Anyway, taking it off needs to be done, with the new biopsy report that you have showing that is beyond the dysplasia stage, and a laser for taking of the large portion of the white patch that is only moderately involved is a good way to do that, because the laser can just burn off the superficial cells The area will be sore for a few days but since it is so shallow, there won't be any stitches or anything, it will just heal in by what they call secondary intent.

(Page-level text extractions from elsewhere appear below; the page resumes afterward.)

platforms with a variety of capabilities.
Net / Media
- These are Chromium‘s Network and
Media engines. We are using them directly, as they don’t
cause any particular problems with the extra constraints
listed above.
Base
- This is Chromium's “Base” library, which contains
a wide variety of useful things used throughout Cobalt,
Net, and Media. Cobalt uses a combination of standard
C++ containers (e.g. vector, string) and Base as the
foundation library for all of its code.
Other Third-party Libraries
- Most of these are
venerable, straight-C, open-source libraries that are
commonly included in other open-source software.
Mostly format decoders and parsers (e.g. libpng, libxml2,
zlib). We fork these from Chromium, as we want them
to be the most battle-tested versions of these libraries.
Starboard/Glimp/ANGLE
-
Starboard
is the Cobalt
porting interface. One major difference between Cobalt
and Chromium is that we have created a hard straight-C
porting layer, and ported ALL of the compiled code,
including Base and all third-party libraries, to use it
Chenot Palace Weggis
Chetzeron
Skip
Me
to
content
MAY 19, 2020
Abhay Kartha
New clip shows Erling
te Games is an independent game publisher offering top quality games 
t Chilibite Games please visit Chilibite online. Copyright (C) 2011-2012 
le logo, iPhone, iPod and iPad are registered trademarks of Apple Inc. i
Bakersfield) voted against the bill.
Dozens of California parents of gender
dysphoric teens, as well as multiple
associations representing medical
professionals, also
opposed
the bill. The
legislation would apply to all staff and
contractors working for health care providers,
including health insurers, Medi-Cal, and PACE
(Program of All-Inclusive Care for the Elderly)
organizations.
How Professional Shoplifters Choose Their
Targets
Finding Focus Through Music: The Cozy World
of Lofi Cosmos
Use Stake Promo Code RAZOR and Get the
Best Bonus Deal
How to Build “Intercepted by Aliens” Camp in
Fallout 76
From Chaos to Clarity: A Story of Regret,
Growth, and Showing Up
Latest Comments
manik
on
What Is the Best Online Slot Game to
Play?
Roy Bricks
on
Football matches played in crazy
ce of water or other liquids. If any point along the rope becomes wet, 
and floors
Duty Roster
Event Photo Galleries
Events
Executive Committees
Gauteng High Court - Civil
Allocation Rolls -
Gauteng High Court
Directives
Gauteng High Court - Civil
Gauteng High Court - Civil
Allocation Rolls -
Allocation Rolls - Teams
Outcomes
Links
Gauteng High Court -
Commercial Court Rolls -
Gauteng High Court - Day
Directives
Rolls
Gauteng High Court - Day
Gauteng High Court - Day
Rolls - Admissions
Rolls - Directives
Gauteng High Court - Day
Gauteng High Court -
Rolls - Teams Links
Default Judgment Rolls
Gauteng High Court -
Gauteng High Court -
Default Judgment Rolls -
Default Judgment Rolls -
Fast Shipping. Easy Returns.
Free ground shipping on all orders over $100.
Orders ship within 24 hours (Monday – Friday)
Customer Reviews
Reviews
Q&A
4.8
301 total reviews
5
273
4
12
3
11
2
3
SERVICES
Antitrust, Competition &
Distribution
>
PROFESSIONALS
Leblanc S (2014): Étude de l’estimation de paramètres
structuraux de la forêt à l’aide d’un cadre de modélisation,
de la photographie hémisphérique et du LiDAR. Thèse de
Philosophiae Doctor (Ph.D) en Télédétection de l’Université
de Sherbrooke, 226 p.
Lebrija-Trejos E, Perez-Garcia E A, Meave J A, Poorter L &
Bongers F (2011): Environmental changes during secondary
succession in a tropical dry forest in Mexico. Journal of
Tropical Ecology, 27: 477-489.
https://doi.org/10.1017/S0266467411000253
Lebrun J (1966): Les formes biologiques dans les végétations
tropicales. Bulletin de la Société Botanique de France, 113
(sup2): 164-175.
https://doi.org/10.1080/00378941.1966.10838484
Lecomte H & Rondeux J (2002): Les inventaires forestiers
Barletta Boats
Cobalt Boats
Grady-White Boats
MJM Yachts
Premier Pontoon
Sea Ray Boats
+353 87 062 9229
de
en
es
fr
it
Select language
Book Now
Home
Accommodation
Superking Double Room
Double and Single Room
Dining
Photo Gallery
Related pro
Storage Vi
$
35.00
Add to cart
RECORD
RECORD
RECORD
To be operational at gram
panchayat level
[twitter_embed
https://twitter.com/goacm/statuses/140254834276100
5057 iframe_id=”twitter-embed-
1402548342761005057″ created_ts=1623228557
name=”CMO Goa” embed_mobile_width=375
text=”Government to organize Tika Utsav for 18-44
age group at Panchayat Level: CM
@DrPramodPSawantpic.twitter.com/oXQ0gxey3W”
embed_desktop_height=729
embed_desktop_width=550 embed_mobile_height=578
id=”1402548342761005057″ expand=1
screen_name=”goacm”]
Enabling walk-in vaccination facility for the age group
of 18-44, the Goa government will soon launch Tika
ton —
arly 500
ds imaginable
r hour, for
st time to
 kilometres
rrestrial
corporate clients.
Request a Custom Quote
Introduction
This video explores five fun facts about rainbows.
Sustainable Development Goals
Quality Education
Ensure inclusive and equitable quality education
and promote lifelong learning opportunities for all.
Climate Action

If this doctor is really experienced in oral cancers, it is certainly not a bad thing to have him remove this. But most of the posters here have not had these very early finds like you have, and most get seen by some kind of tumor board of multidisciplinary doctors. Those cancer center environments have an approach which is more comprehensive, and questions like what is the etiology of this ( my teams epidemiologist was involved) are asked and answered. Without knowing the cause, smoking, virus, or perhaps not knowable, part of the questions for the future go unanswered. There have been posters here that have had multiple small surgeries to remove things like yours, and it just keeps coming back. There surgeons just keep cutting them off, but some eventually progress to an oral cancer that can't be dealt with so easily.

Good luck with the removal today. Since you have now had this go all the way from a pre-cancer, to dysplasia that was high grade, to an actual spot of cancer - you need to be vigilant from now until forever that this isn't happening again, and if it does that you catch it at the earliest possible moment.

Cancer that spreads out of the very local environment most often will go to the lymph nodes of the neck as it spreads. So a painless, firm, fixated hard spot in your neck would be a symptom of it leaving. But a MRI or CT scan of your mouth and neck might catch something like that before you could feel or see it. My guess is your doctor thought this was such an early find that checking that area with a scan was unnecessary.


Brian, stage 4 oral cancer survivor. OCF Founder and Director. The first responsibility of a leader is to define reality. The last is to say thank you. In between, the leader is a servant.